6 Nations members blockade biofertilizer plant
Members of Six Nations have joined Southgate residents in the fight to prevent human waste processing in Dundalk’s Eco Park.
Protesters are blocking the road leading to the proposed site of the Southgate Organic Materials Recovery Centre.
“No sludge is going into Dundalk. That’s the whole thing right there,” Six Nations elder Ruby Montour said. “We’re not going to let them put it on the land. They’re not going to bring it there.”
Lystek, the company that plans to operate the facility, has acquired land in Dundalk’s Eco Park and gained site plan approval from the municipality.
Ministry of the Environment approval is pending for the plant that would process human waste into biofertilizer.
However, the site of the proposed facility is within the Haldimand Tract, a land treaty dating back to 1784.
“The Haldimand tract belongs to Six Nations,” Montour said. “They might as well call it dead, nothing is going to happen to that earth anymore. You don’t crap where you eat, that’s all there is to it.”
Montour, a key activist in recent Caledonia disputes, said First Nations activists were not consulted in the approval process and were not granted time to complete an archaeological study of the land.
“There was nothing done that we require,” Montour said.
Southgate Mayor Brian Milne disagrees. He said Six Nations has been included in the process for months.
“They are well aware of the project and we are continuing to consult with them,” Milne said.
The mayor added his understanding of the purpose behind the blockade was to win First Nations involvement in the process.
“We’ve done what the blockaders have requested, but they are continuing to block a public roadway,” Milne said.
Montour said Six Nations must be convinced the Lystek’s proposed process is safe before the blockade ends.

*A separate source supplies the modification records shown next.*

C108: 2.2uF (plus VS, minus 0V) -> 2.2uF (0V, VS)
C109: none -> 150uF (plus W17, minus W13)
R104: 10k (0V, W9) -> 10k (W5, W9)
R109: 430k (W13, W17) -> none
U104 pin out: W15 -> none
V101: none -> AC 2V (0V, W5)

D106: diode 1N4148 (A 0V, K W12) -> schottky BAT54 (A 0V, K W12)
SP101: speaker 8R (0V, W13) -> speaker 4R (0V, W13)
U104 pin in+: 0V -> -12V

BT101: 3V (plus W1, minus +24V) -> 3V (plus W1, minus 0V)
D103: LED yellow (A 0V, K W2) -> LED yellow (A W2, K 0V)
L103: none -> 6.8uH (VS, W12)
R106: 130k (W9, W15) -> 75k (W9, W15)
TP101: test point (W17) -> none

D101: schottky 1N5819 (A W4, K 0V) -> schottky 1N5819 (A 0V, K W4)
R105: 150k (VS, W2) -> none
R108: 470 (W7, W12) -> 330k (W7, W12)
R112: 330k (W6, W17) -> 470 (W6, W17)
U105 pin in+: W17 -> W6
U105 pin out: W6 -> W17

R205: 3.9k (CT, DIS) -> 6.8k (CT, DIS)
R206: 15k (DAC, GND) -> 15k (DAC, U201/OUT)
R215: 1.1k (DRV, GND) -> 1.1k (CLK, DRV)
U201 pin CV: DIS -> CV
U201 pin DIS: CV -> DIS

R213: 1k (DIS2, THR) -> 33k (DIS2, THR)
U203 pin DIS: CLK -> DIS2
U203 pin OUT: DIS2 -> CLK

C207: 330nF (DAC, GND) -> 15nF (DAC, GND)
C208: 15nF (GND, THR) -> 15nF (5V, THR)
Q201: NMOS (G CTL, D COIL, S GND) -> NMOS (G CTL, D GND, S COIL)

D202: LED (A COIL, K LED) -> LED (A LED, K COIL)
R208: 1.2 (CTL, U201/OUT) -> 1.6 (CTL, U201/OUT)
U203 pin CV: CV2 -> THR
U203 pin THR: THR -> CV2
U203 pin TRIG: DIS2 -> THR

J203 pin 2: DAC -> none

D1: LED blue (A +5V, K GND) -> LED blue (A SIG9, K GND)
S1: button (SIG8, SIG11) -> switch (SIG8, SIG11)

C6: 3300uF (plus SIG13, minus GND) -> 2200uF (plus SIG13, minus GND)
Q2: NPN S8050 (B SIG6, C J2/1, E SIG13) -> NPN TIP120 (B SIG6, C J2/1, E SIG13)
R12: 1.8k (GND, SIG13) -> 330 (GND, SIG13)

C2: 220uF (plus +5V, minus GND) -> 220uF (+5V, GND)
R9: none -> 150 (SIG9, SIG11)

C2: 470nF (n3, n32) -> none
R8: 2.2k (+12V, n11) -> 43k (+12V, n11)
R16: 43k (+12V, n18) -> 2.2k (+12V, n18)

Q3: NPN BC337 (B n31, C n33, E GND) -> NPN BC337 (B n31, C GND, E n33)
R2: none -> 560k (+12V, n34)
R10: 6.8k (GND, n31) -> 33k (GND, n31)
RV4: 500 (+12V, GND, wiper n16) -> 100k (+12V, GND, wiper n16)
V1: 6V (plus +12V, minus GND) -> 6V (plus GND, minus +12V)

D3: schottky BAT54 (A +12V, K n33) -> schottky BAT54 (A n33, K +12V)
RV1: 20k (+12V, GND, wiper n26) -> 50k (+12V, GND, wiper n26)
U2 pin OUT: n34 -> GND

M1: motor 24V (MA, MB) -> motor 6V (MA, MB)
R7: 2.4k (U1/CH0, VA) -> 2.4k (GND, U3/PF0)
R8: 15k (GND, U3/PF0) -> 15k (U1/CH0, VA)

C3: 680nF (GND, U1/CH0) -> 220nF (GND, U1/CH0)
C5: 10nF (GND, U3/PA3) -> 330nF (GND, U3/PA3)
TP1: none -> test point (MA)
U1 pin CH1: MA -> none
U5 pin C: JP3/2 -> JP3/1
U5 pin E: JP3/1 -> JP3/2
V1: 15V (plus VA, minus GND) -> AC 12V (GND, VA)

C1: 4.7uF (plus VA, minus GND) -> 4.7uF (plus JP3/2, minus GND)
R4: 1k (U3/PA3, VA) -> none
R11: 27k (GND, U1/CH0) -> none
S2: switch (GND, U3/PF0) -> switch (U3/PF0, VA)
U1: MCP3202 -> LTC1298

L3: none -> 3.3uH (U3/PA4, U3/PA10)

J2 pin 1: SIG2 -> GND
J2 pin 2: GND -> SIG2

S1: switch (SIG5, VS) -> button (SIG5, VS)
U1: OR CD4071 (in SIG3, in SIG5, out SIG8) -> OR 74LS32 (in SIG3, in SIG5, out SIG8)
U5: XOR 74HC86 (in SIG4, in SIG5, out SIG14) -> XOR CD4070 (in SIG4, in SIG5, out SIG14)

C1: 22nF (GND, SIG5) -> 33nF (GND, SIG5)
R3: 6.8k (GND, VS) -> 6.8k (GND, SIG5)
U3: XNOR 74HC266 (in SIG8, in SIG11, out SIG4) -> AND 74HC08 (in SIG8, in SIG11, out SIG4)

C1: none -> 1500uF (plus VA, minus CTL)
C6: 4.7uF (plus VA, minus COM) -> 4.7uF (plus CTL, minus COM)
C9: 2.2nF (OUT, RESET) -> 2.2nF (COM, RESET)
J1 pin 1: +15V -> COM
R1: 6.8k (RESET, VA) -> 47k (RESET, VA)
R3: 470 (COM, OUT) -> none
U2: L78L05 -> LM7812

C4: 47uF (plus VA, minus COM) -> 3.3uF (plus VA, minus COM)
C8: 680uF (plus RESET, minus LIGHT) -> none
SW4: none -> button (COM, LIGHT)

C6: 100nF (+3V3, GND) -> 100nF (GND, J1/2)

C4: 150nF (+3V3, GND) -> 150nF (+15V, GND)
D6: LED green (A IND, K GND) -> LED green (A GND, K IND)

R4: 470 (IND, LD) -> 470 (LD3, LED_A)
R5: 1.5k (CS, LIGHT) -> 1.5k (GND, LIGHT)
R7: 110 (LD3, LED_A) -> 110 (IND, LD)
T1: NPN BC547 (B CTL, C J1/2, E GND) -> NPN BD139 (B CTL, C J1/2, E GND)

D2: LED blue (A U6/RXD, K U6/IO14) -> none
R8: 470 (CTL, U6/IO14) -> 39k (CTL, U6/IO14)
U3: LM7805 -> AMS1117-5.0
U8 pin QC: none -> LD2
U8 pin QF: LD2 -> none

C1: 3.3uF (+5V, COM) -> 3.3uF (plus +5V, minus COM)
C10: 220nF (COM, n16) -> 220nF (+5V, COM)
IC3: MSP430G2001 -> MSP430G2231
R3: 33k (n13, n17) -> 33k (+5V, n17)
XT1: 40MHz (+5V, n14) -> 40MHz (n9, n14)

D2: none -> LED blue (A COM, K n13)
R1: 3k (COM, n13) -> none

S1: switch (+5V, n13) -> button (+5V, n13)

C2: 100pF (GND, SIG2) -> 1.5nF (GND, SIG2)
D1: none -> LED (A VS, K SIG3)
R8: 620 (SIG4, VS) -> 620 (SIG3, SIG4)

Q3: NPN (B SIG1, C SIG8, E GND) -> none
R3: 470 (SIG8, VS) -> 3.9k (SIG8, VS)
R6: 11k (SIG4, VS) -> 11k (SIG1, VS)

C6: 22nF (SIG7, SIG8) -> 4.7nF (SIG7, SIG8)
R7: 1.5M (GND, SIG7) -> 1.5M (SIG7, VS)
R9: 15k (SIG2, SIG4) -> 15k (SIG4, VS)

“If he can grab a cup full of that stuff and drink it, then maybe I’ll let him put it on the land,” she said.
Lystek representatives couldn’t be reached for comment by The Banner’s deadline.
On Monday (April 23), about two dozen Southgate residents manned the barricade, which consisted of a pickup truck blocking the roadway. While Six Nations members were not present, the First Nations unity and Hiawatha flags flew from the back of the truck.
Audrey Oldfield, a member of the Concerned Citizens of Southgate, said the blockade is the first time she has joined a protest. Oldfield is opposed to the facility due to its proximity to the Dundalk Proton Public School — where she served as principal before retiring. Lagoons used in the biofertilizer process would be located about 350 metres from the school property.
“I can’t believe I am down here protesting,” Oldfield said. “I can’t believe it’s reached this stage.”
Protesters have denied entry to the Eco Park for about three weeks, according to Anna-Marie Fosbrooke, a member of the Southgate Public Interest Research Group.
“We are letting select individuals in,” Fosbrooke said, explaining contractors were allowed to retrieve their tools from the facility’s job site.
The blockade is manned mostly during business hours. However, protester Doyle Prier said the group continuously maintains eyes on who enters the park.
“In some ways, we are watching it 24 hours a day,” Prier said.
Southgate residents are asking why the blockade is allowed to continue operation, according to the mayor. The mayor said protesters to the project should follow the democratic process installed to oppose the development.
“It’s a little distressing when I see a group of people on a whim almost decide they are going to blockade property like that,” Milne said.
The mayor added police are “reluctant” to end the blockade.
“We’re getting a lot of pressure to open the road, but I’m not the OPP. They are the ones with the authority,” Milne said.
Grey County OPP spokesperson Const. Alina Grelik said a member of the OPP’s Provincial Liaison Team (PLT) is on site of the blockade. The PLT, according to the OPP’s website, is “an integral part of police planning and response” where there is a possibility of conflict.
“The OPP is there to just protect the public and keep the peace,” Grelik said. “They are entitled to protest.”